Cleveland Agrees to Pay $6 Million Settlement to Family of Tamir Rice

Impact

The city of Cleveland has agreed to pay $6 million to the family of Tamir Rice, the 12-year-old boy shot and killed by Cleveland Police Officer Timothy Loehmann in November 2014.

The settlement was announced Monday and it marks an end to the family's federal lawsuit against the city, which otherwise might have dragged on for years, according to Cleveland.com.

Loehmann shot Rice while the boy was playing with a toy handgun at the Cudell Recreation Center a few days before Thanksgiving 2014, fueling an already heated series of nationwide protests against anti-black police violence in the United States.

In December, a Cuyahoga County grand jury declined to file charges against Loehmann or his partner, Officer Frank Garmback, despite Rice being unarmed, despite the incident being captured on surveillance tape and despite Loehmann having displayed a history of dangerous incompetence on the job.

Since the shooting, there have been gross missteps from the city and the Cuyahoga County Prosecutor's Office. In February, Cleveland Mayor Frank Jackson apologized to the Rice family after the city sent them a $500 ambulance bill for transporting Tamir's body to the hospital.

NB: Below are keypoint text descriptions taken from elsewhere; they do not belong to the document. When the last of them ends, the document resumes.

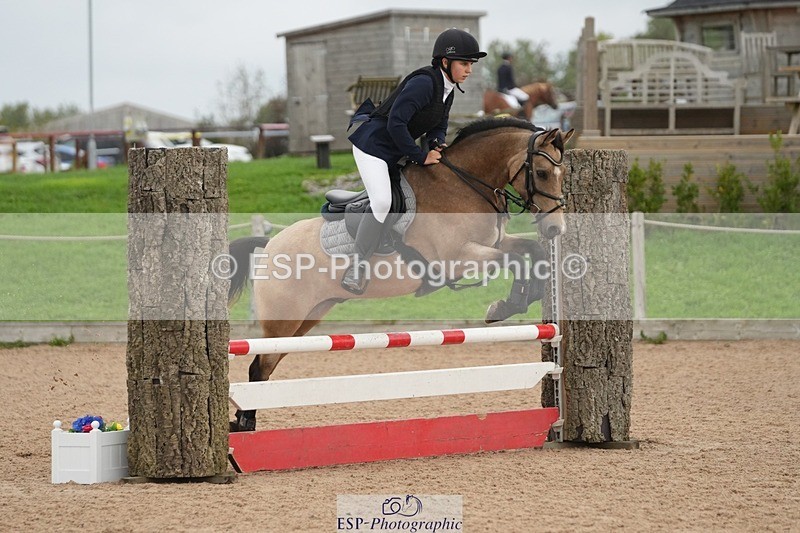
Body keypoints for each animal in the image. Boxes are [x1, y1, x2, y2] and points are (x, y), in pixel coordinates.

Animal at [227, 117, 574, 432]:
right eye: (542, 173)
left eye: (563, 175)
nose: (555, 229)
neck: (464, 186)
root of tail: (269, 244)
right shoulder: (457, 259)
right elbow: (515, 259)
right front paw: (504, 305)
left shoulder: (493, 243)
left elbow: (533, 251)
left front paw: (522, 298)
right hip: (284, 320)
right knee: (258, 367)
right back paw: (244, 424)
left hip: (306, 320)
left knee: (266, 367)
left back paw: (244, 422)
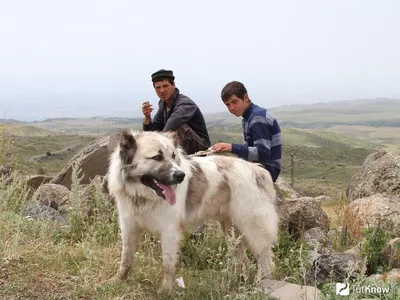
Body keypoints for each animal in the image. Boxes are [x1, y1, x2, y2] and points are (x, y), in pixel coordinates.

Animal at [108, 129, 280, 292]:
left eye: (173, 156)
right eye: (157, 157)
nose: (180, 175)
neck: (143, 196)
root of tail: (258, 171)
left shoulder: (169, 232)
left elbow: (168, 264)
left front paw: (166, 290)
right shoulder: (129, 227)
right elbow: (126, 258)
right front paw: (118, 280)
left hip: (253, 231)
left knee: (266, 263)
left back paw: (263, 287)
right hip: (232, 231)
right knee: (242, 259)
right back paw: (237, 283)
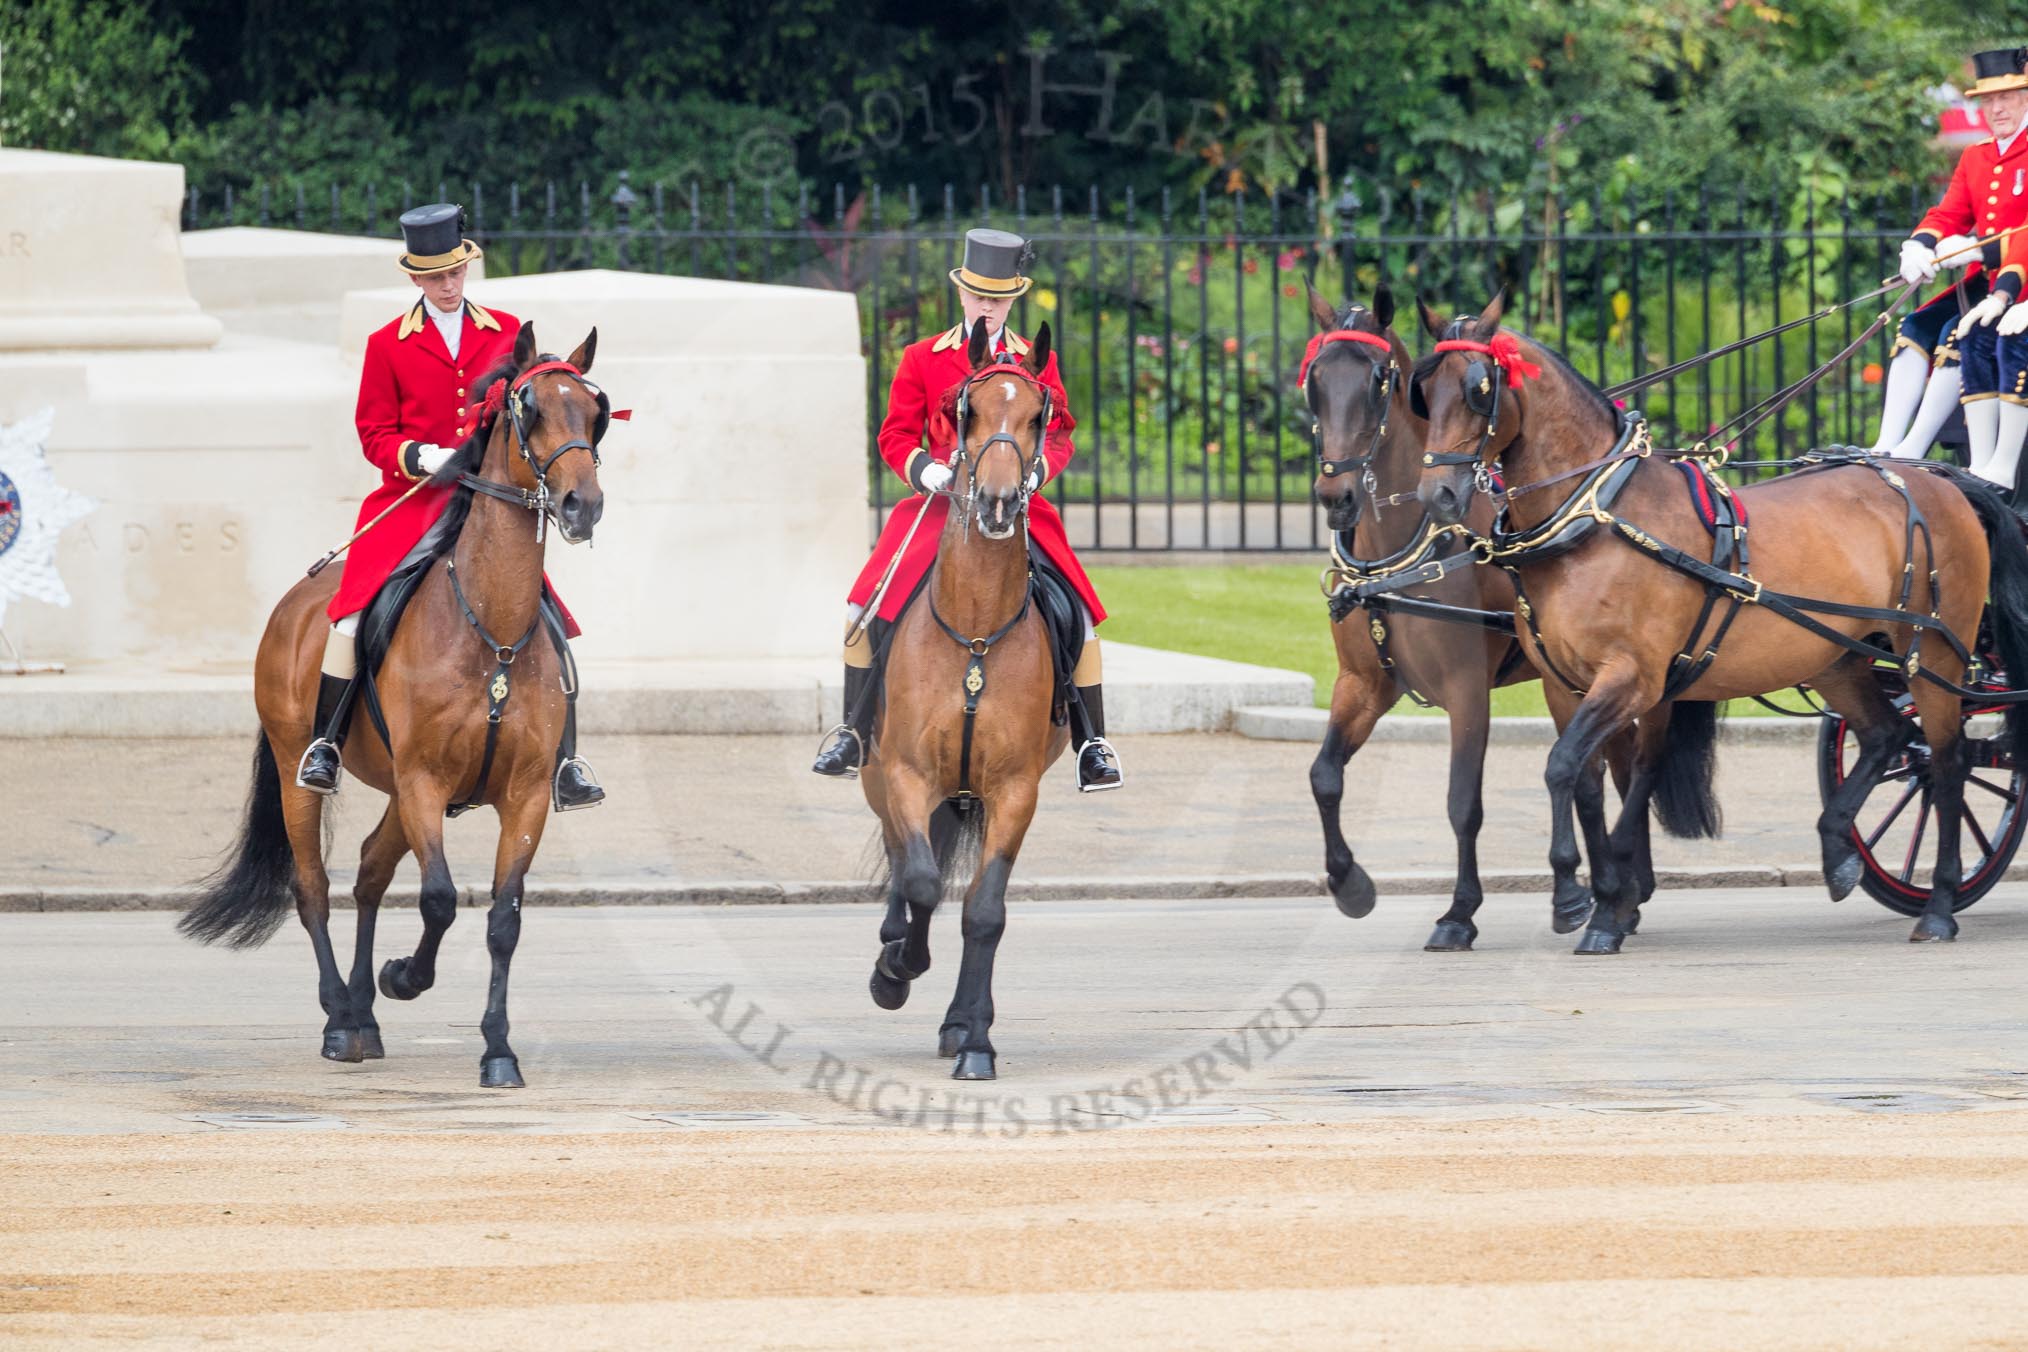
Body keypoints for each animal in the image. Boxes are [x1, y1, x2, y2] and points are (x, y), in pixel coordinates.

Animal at [180, 328, 608, 1086]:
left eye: (595, 411)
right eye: (528, 409)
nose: (582, 505)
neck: (491, 626)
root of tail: (296, 603)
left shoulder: (525, 793)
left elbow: (504, 919)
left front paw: (498, 1048)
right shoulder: (423, 782)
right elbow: (439, 899)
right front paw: (404, 975)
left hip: (399, 795)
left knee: (372, 873)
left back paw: (363, 1014)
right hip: (302, 769)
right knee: (313, 887)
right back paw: (338, 1017)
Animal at [855, 318, 1078, 1078]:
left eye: (1040, 414)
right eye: (965, 409)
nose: (1002, 501)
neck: (976, 627)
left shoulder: (1014, 789)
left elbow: (984, 910)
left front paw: (973, 1036)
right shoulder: (905, 772)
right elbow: (922, 880)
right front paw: (895, 969)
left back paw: (957, 1019)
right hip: (877, 776)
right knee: (902, 858)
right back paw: (893, 945)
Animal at [1297, 287, 1662, 940]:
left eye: (1379, 381)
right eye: (1315, 380)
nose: (1336, 497)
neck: (1405, 546)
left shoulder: (1468, 690)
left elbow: (1462, 801)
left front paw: (1460, 911)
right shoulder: (1363, 683)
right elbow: (1325, 776)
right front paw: (1349, 883)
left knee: (1601, 774)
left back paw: (1599, 891)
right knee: (1605, 772)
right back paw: (1614, 889)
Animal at [1419, 295, 2028, 952]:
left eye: (1478, 389)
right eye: (1422, 390)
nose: (1438, 496)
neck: (1593, 515)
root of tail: (1944, 480)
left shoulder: (1632, 678)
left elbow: (1568, 767)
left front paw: (1590, 899)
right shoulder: (1569, 683)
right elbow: (1588, 777)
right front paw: (1605, 897)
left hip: (1934, 657)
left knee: (1947, 764)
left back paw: (1938, 904)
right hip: (1839, 658)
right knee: (1890, 737)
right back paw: (1840, 847)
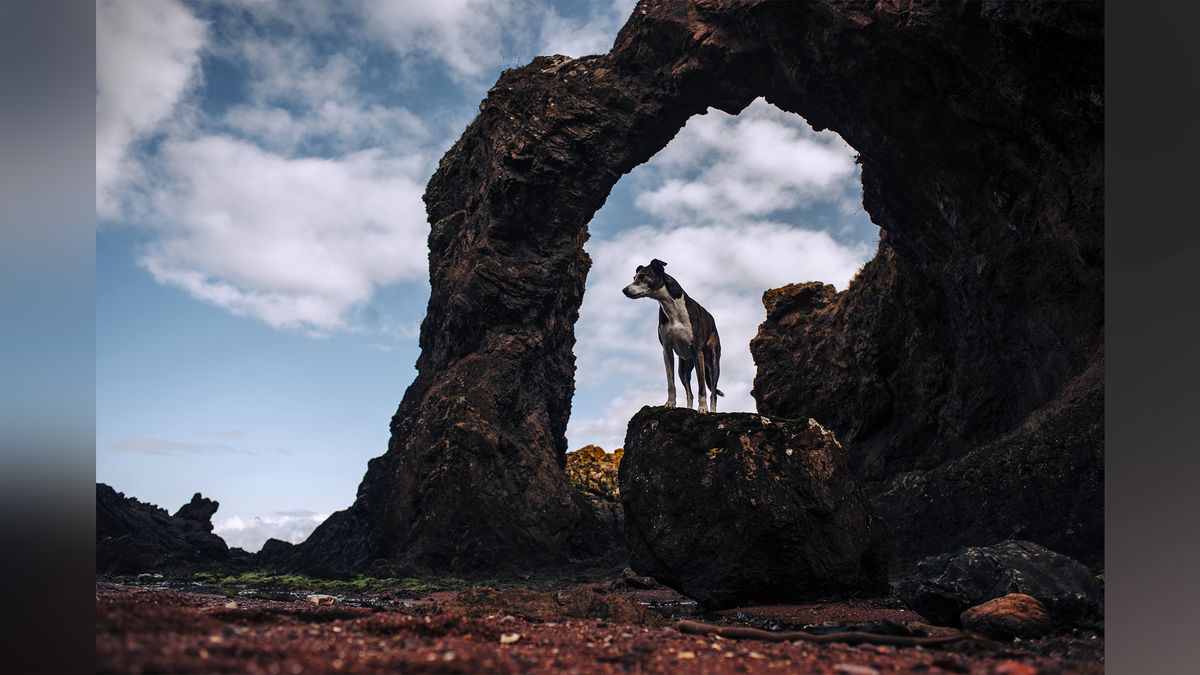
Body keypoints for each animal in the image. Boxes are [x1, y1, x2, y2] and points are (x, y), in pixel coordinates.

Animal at [624, 258, 724, 410]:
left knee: (713, 392)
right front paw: (670, 403)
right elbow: (671, 383)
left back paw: (711, 410)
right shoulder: (667, 350)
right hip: (683, 368)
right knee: (689, 393)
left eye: (642, 276)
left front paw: (703, 408)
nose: (624, 290)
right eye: (634, 277)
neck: (672, 308)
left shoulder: (697, 351)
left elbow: (701, 387)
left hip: (713, 363)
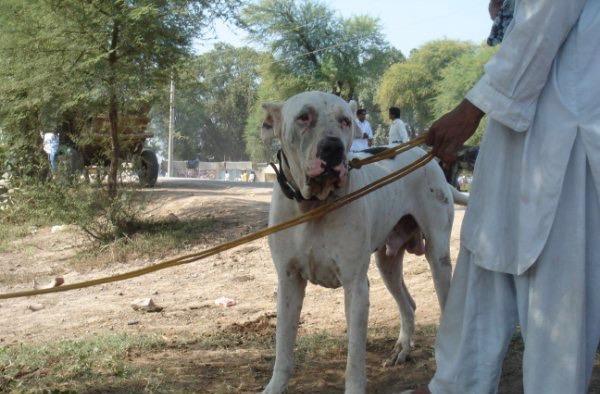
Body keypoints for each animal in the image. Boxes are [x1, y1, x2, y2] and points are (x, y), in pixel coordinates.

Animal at [262, 92, 464, 394]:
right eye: (303, 117)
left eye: (345, 121)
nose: (332, 148)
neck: (314, 205)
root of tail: (424, 156)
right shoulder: (288, 281)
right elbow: (283, 347)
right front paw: (275, 386)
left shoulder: (356, 286)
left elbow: (355, 357)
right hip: (387, 263)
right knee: (408, 304)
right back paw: (402, 349)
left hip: (438, 256)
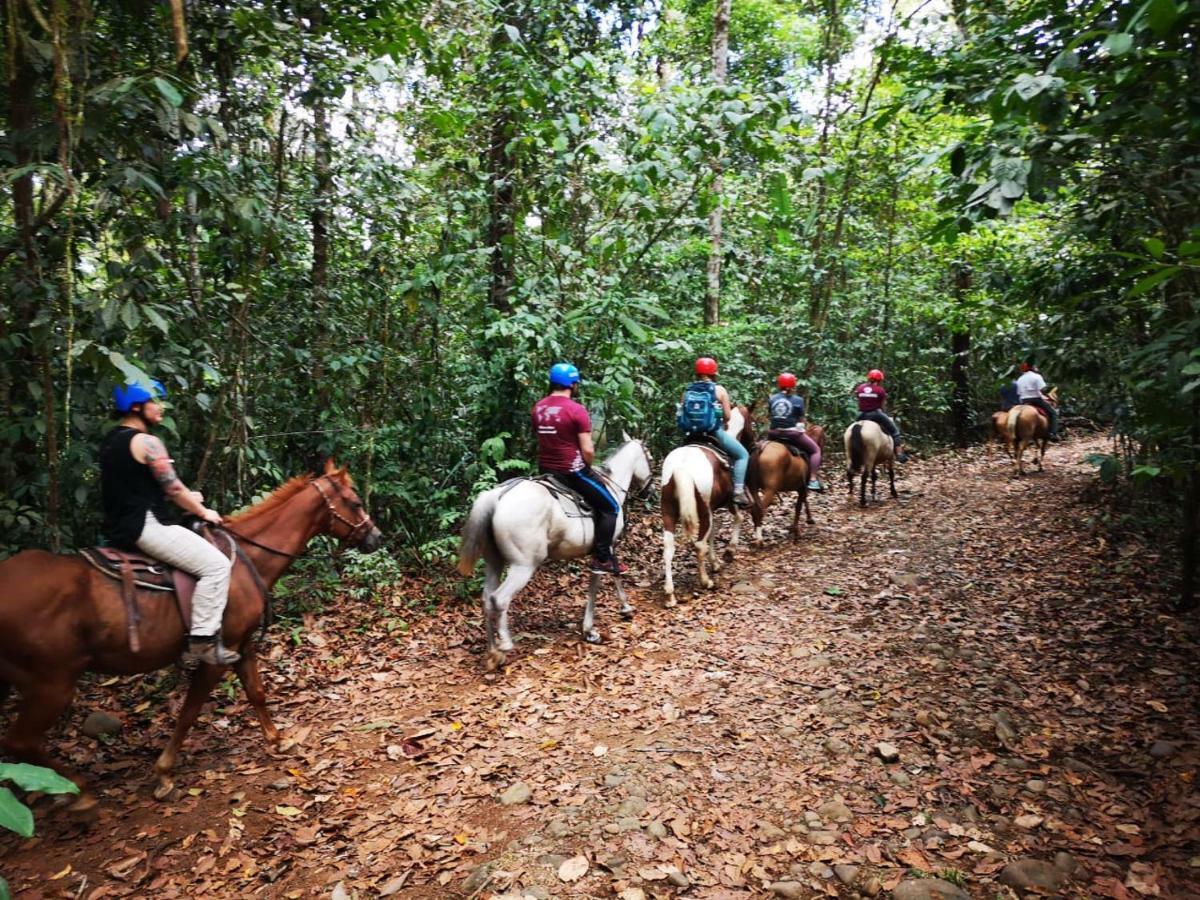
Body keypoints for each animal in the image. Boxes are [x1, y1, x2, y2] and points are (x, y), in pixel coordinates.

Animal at [0, 458, 379, 811]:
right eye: (355, 501)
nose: (376, 537)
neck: (248, 560)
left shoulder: (243, 645)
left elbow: (256, 693)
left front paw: (277, 739)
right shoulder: (218, 654)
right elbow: (190, 710)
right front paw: (165, 773)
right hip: (52, 684)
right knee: (19, 741)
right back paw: (79, 790)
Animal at [453, 436, 652, 672]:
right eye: (649, 457)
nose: (650, 490)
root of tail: (498, 497)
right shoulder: (607, 546)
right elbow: (608, 576)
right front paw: (608, 619)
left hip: (494, 561)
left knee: (486, 599)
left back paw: (493, 652)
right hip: (523, 566)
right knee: (499, 599)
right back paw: (505, 645)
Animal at [662, 408, 753, 607]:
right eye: (753, 422)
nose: (753, 443)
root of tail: (681, 468)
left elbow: (713, 532)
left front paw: (716, 562)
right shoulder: (729, 501)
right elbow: (738, 518)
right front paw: (729, 551)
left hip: (668, 510)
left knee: (668, 548)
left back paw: (670, 595)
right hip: (703, 511)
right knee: (699, 545)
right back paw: (705, 581)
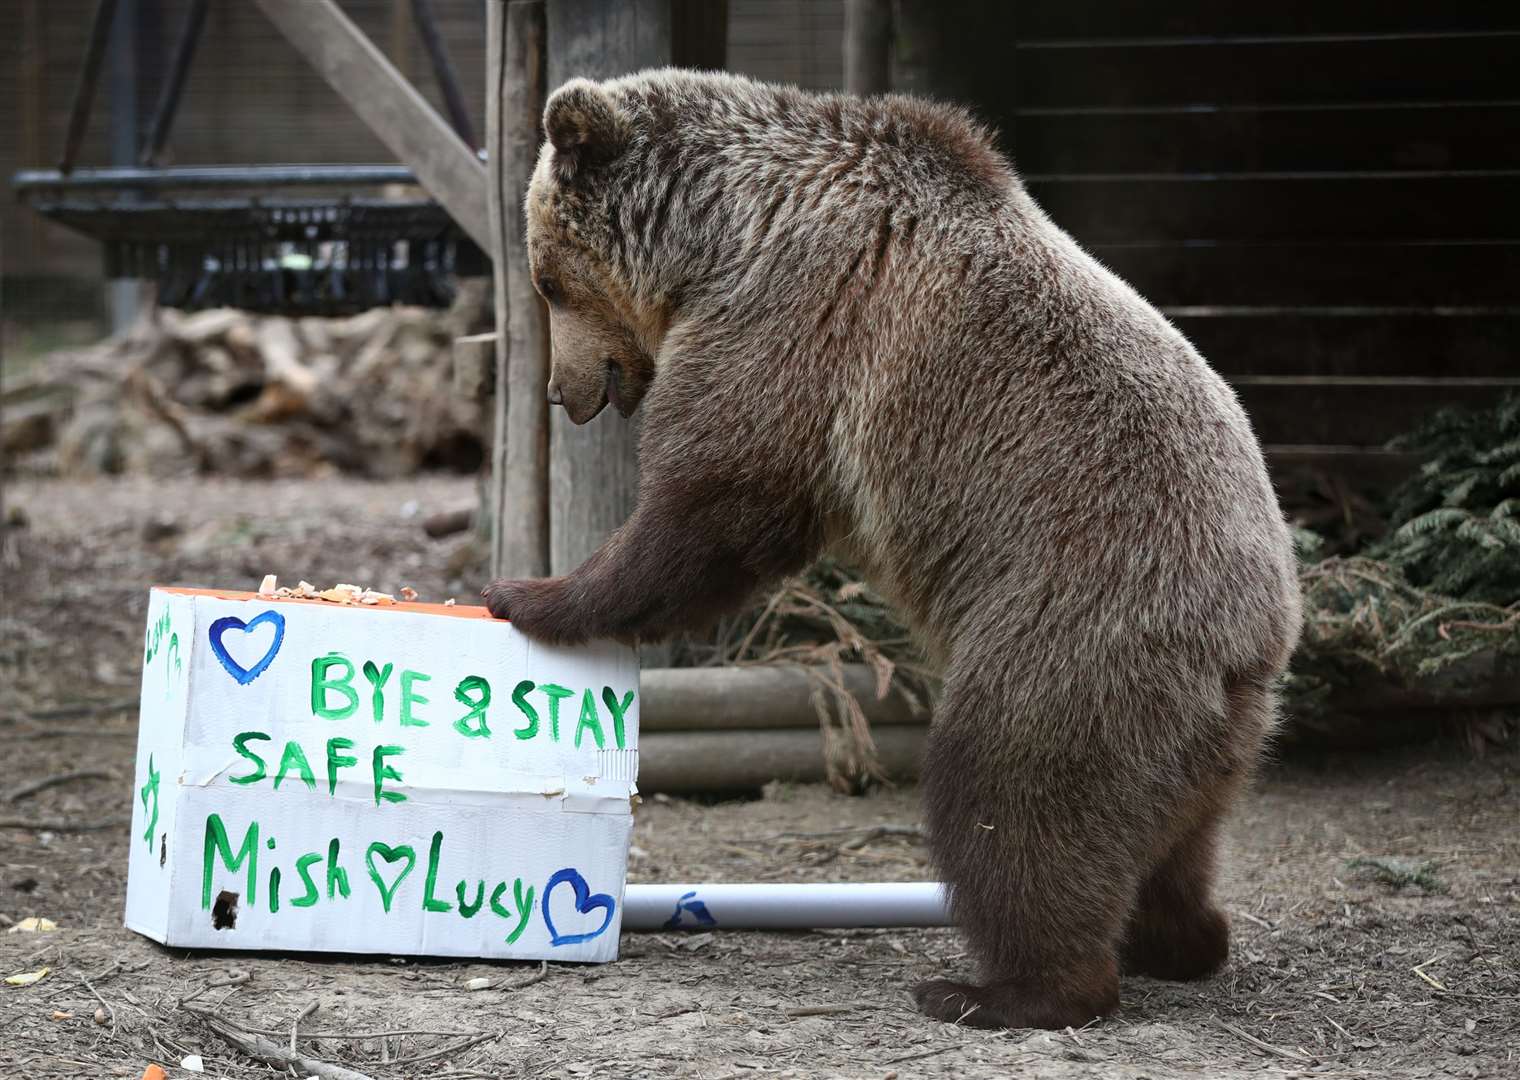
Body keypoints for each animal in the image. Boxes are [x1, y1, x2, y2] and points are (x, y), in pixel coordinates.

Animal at [480, 67, 1301, 1032]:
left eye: (546, 280)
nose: (562, 392)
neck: (721, 231)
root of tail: (1256, 641)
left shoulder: (794, 318)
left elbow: (717, 500)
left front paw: (530, 592)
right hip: (1203, 737)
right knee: (1175, 845)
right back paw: (1178, 940)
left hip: (1076, 631)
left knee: (1009, 793)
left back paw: (999, 987)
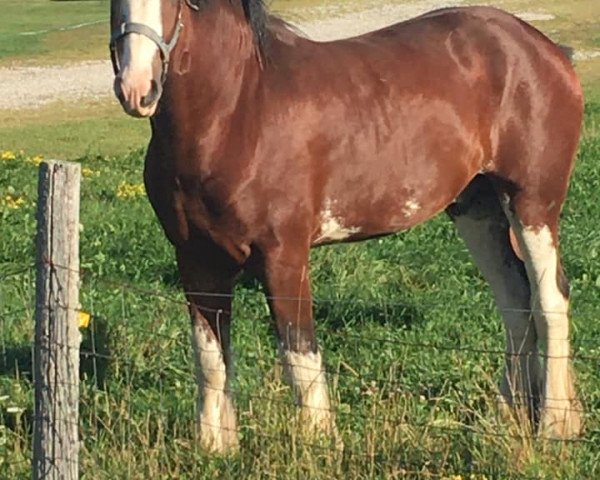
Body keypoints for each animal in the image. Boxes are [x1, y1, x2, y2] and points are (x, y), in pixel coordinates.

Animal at [108, 0, 580, 452]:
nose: (137, 88)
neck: (237, 111)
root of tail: (547, 49)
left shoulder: (284, 256)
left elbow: (299, 355)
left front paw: (319, 445)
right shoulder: (196, 260)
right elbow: (211, 360)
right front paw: (214, 448)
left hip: (532, 203)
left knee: (549, 299)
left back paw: (555, 426)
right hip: (476, 208)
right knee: (515, 300)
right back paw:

Meanwhile, former Prosecutor Tim McGinty publicized information well before the case went to grand jury, suggesting the officers were justified in killing the boy. 

This marks the latest example of cities paying settlements to black families of police shooting victims. The family of Eric Garner, who died after being placed in a chokehold in July 2014 by New York Police Department Officer Daniel Pantaleo in Staten Island, New York, recently accepted a $5.9 million settlement from the city.

Police didn't face criminal charges Garner's case.